First, make it work with a simple case
In the first version of the script, I am targeting the screenshots I create every now and then, as shown in my previous article.
Here is the resulting code:
#!/usr/bin/env python
import sys
import subprocess
BUCKET = "s3://contentgardening.com-backups"
def main(argv):
""" Main function """
SRC_DIR = "/MYSCREENSHOTS"
DEST = BUCKET + "/images/screenshots/"
CMD = "s3cmd put --force %s/*.* %s" % (SRC_DIR, DEST)
subprocess.call(CMD, shell=True)
if __name__ == "__main__":
main(sys.argv[1:])
Note that the s3cmd
executable is referenced just by its name here, for better readability, but you want
to provide its full path. Even better, put the path in a variable as done for the destination S3 bucket.
To run it, we simply do:
$ python backup-to-s3--v1.py
The improved and extended version
I later extended the script to take care of different cases, such as backing up software archives which are located under a specific path on my computer.
The first change needed is using a "for loop" to go through all cases, and for each one, call the underlying tool with the right arguments. I used a mapping to provide the parameters for each case, mainly the source directory and the "virtual path" to use in the destination S3 bucket.
I ended up with the following code:
#!/usr/bin/env python
import sys
import subprocess
BUCKET = "s3://contentgardening.com-backups"
FILES_MAPPING = {
'software': ["/MYSOFTWAREArchivesAndImages", "/software/"],
'screenshots': ["/MYSCREENSHOTS", "/images/screenshots/"],
# add other cases here...
}
def main(argv):
""" """
CMD = ""
LSCMD = ""
backup_types = FILES_MAPPING.keys()
for backup in backup_types:
SRC_DIR = FILES_MAPPING[backup][0]
DEST = BUCKET + FILES_MAPPING[backup][1]
CMD = "s3cmd put --force %s/*.* %s" % (SRC_DIR, DEST)

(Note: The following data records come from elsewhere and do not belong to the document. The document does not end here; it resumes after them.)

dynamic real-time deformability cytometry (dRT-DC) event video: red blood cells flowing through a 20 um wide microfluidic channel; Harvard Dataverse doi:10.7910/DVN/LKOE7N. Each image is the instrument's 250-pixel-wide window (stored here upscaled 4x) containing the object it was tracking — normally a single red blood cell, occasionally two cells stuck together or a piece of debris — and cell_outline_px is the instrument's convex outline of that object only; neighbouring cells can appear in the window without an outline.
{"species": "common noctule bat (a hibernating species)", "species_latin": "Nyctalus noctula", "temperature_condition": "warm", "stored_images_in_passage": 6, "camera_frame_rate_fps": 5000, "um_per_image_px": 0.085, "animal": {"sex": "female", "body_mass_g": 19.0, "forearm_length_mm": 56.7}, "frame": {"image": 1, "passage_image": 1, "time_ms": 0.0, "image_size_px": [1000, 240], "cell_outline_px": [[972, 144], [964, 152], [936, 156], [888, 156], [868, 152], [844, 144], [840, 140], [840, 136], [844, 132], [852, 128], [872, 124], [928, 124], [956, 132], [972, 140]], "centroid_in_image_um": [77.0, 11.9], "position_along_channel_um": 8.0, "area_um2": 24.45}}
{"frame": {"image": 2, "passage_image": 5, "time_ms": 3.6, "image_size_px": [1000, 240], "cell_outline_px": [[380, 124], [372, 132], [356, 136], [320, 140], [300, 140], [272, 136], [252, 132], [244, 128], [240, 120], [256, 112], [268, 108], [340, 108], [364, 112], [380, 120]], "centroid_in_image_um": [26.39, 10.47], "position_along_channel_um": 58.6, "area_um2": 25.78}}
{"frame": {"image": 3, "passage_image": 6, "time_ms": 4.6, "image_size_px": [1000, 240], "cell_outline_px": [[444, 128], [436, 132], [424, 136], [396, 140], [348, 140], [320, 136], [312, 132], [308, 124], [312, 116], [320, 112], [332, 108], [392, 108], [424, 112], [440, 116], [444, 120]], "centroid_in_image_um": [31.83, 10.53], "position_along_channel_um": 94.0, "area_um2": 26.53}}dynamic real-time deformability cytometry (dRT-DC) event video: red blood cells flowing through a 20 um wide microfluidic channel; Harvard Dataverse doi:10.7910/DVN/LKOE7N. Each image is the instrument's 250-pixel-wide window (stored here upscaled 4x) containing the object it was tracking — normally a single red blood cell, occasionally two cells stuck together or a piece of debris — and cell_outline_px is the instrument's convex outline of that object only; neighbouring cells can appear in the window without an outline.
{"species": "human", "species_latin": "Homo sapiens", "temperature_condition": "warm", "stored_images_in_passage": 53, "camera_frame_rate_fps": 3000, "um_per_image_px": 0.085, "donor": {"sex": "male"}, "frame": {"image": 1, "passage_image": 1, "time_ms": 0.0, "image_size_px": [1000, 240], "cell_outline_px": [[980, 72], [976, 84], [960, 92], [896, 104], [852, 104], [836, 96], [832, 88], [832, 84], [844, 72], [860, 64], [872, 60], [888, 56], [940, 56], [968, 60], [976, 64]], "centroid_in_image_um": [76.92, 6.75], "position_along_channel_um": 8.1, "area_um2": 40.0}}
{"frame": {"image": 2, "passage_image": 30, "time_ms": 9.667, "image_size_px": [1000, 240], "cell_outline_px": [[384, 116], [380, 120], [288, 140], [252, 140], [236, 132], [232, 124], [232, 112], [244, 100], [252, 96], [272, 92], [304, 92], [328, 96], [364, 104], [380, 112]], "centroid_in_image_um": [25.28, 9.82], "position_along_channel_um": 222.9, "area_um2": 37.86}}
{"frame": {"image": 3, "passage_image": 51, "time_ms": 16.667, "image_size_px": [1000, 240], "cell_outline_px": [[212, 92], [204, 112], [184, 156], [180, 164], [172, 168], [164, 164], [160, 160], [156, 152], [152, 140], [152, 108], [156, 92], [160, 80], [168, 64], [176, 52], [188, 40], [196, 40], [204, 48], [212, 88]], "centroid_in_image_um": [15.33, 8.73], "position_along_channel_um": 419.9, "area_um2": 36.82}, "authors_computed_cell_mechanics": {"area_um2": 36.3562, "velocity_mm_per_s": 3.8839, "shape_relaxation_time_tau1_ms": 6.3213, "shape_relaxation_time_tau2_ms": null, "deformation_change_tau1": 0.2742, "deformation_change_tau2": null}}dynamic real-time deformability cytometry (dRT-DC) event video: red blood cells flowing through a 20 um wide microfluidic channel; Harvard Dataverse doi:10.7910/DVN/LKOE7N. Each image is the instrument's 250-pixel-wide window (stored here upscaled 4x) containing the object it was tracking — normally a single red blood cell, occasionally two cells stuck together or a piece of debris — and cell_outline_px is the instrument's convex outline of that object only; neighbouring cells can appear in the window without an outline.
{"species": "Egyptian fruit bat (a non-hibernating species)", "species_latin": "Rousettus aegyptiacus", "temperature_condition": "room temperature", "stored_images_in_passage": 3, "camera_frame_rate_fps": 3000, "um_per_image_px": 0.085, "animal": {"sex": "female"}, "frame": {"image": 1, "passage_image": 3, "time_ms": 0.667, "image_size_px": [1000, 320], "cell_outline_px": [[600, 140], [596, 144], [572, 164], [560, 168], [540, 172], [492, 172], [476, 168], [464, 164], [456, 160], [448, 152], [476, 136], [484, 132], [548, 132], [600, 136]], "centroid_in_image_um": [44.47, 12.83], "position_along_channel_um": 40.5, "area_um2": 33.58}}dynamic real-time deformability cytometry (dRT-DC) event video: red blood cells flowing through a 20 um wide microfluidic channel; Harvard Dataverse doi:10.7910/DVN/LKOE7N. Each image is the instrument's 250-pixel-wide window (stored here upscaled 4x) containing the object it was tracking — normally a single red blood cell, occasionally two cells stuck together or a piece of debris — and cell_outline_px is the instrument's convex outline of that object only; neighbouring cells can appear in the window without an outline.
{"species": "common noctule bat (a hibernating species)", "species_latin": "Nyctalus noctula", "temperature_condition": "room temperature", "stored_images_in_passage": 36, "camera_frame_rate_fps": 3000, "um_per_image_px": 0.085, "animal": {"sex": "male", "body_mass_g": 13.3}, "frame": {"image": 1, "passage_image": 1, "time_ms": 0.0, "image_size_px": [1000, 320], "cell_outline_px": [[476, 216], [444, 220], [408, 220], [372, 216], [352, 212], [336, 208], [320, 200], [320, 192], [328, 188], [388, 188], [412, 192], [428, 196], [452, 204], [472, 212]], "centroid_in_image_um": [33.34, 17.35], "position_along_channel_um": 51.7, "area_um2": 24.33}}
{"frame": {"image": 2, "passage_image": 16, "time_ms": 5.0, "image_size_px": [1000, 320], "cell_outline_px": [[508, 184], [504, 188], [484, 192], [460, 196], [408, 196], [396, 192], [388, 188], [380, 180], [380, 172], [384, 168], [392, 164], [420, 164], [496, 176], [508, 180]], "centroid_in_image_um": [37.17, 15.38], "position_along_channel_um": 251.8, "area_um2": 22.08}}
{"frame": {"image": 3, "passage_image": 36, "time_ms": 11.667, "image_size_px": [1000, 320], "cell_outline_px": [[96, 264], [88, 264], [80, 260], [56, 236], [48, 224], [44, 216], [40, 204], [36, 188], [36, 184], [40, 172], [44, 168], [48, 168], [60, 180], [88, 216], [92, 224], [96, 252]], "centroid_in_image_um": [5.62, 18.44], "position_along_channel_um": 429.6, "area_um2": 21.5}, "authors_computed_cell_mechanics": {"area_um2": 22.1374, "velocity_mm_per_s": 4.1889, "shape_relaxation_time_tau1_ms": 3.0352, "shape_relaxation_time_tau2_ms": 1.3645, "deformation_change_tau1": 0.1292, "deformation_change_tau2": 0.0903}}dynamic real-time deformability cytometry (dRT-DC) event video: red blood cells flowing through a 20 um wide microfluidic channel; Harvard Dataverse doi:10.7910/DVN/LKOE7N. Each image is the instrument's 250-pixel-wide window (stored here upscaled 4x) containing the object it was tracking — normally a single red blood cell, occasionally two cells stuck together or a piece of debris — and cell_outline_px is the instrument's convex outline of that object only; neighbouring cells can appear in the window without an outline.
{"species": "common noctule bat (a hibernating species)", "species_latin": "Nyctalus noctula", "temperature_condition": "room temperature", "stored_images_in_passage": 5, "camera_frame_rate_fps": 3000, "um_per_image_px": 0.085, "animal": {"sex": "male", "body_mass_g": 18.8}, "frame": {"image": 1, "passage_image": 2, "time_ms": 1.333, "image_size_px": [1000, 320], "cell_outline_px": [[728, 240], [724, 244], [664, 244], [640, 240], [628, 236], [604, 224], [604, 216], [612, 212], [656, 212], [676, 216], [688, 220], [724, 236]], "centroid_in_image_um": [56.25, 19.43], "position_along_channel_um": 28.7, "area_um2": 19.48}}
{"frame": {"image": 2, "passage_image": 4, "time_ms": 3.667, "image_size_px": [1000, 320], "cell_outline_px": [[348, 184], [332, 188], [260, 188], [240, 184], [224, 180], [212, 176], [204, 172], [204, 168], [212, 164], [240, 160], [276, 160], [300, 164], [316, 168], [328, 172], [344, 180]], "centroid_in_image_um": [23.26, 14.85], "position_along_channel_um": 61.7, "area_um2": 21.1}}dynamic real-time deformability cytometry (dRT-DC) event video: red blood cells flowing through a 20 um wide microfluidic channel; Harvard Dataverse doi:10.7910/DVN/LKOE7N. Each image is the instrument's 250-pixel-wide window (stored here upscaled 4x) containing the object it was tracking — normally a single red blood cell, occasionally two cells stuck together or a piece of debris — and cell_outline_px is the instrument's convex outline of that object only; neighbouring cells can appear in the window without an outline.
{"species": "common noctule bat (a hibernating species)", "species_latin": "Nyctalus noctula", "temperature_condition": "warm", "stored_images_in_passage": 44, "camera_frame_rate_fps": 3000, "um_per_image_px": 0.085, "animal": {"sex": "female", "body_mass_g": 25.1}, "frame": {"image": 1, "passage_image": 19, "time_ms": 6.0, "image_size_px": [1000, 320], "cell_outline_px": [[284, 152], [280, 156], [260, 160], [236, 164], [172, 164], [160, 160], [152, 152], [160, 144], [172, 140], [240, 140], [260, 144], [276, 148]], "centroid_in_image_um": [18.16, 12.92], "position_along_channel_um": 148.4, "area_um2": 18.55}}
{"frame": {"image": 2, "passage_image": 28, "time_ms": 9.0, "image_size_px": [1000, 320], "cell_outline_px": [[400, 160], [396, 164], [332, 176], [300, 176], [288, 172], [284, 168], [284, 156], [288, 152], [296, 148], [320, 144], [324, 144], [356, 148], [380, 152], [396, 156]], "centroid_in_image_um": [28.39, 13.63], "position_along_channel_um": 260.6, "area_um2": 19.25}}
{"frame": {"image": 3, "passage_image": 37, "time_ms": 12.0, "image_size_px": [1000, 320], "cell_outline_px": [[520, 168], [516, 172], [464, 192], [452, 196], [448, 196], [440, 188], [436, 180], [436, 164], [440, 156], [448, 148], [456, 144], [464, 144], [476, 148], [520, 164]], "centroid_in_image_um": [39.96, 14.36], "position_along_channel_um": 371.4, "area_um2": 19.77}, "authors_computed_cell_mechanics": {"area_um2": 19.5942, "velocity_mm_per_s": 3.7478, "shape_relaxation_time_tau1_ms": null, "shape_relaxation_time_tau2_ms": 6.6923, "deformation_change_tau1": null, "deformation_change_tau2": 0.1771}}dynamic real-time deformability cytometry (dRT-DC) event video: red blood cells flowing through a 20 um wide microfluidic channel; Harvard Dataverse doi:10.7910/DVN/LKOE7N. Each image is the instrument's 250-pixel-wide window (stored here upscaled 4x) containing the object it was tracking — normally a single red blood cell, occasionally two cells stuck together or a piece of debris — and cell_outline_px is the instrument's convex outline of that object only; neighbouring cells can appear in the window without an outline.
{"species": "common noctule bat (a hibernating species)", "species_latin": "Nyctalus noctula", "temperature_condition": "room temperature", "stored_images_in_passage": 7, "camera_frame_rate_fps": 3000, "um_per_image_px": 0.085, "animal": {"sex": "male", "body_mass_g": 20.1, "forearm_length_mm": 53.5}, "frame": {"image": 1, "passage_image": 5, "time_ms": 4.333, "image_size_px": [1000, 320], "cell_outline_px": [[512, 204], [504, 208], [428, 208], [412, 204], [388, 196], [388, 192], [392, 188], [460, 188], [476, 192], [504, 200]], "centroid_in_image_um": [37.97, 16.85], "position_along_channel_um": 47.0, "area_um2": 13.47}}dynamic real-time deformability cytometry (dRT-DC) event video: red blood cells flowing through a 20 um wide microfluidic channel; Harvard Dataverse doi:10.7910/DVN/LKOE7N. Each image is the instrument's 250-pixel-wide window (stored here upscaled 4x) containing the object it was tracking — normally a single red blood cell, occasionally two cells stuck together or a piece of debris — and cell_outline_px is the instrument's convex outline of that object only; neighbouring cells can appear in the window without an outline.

subprocess.call(CMD, shell=True)
# Print feedback to know the current files that are backed up
LSCMD = "s3cmd ls %s" % DEST
out = subprocess.check_output(LSCMD, shell=True)
print(out)
if __name__ == "__main__":
main(sys.argv[1:])
As you can see, there is a 2nd part where I am calling s3cmd ls
to get the current list of file objects in S3, which
gives me a kind of feedback after the files are uploaded.
This is already a good start, and I could make it run regularly via crontab.
Other things to add
There are several ideas of features that could be added in the future, such as logging the feedback information or some stats, and/or building a summary report and even mailing that to an inbox or pushing it to an app for future analysis.
As I continue improving this, I will share more things that Python scripting allows us to do.